▶ _DATA SHOWN_
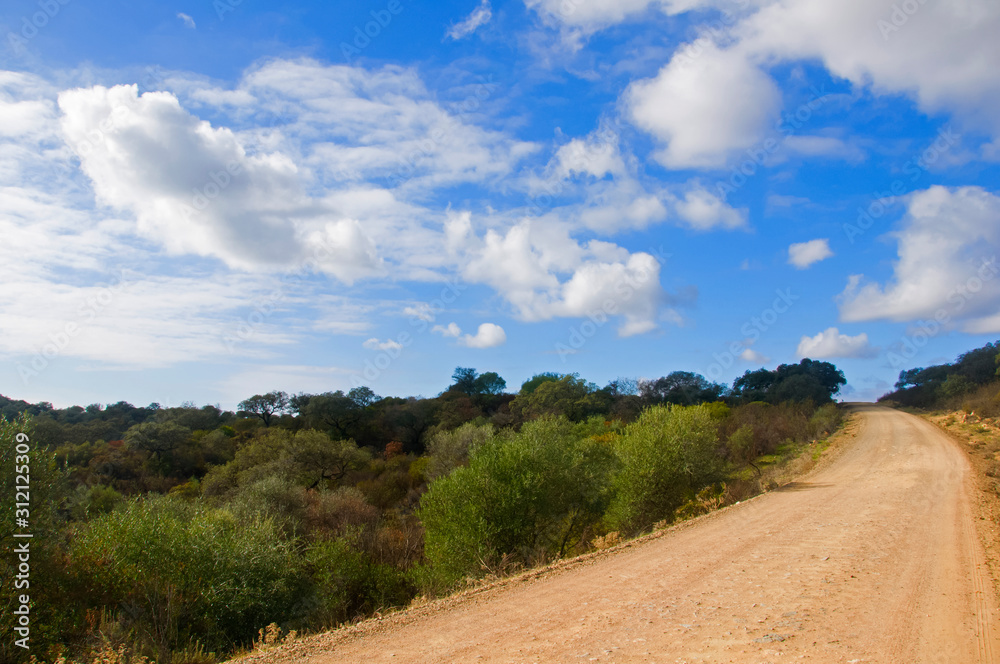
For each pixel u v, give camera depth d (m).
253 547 12.91
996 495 15.23
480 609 7.12
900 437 35.62
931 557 8.41
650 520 18.95
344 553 16.08
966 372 62.69
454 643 5.70
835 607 5.90
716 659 4.53
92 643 7.82
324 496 28.22
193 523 12.49
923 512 12.93
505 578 9.36
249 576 12.04
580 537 19.78
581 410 54.75
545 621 6.24
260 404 65.88
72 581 9.23
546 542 16.80
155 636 8.12
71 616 8.71
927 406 66.88
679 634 5.30
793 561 8.45
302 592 13.68
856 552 8.86
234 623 11.29
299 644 6.21
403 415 62.28
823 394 77.50
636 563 9.31
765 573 7.77
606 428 42.56
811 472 25.48
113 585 9.87
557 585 8.18
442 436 40.38
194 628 10.51
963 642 4.80
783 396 76.12
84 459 36.31
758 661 4.42
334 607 13.55
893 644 4.75
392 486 36.44
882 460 26.48
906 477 20.20
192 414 57.59
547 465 16.84
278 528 15.45
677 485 19.53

▶ _ACTIVITY_
Write out each entry exactly as given, omitting any picture.

▶ _EXERCISE SOLUTION_
For each pixel u v, give camera depth d (m).
253 547 12.91
996 495 15.23
480 609 7.12
900 437 35.62
931 557 8.41
650 520 18.95
344 553 16.08
966 372 62.69
454 643 5.70
835 607 5.90
716 659 4.53
92 643 7.82
324 496 28.22
193 523 12.49
923 512 12.93
505 578 9.36
249 576 12.04
580 537 19.78
581 410 54.75
545 621 6.24
260 404 65.88
72 581 9.23
546 542 16.80
155 636 8.12
71 616 8.71
927 406 66.88
679 634 5.30
793 561 8.45
302 592 13.68
856 552 8.86
234 623 11.29
299 644 6.21
403 415 62.28
823 394 77.50
636 563 9.31
765 573 7.77
606 428 42.56
811 472 25.48
113 585 9.87
557 585 8.18
442 436 40.38
194 628 10.51
963 642 4.80
783 396 76.12
84 459 36.31
758 661 4.42
334 607 13.55
893 644 4.75
392 486 36.44
882 460 26.48
906 477 20.20
192 414 57.59
547 465 16.84
278 528 15.45
677 485 19.53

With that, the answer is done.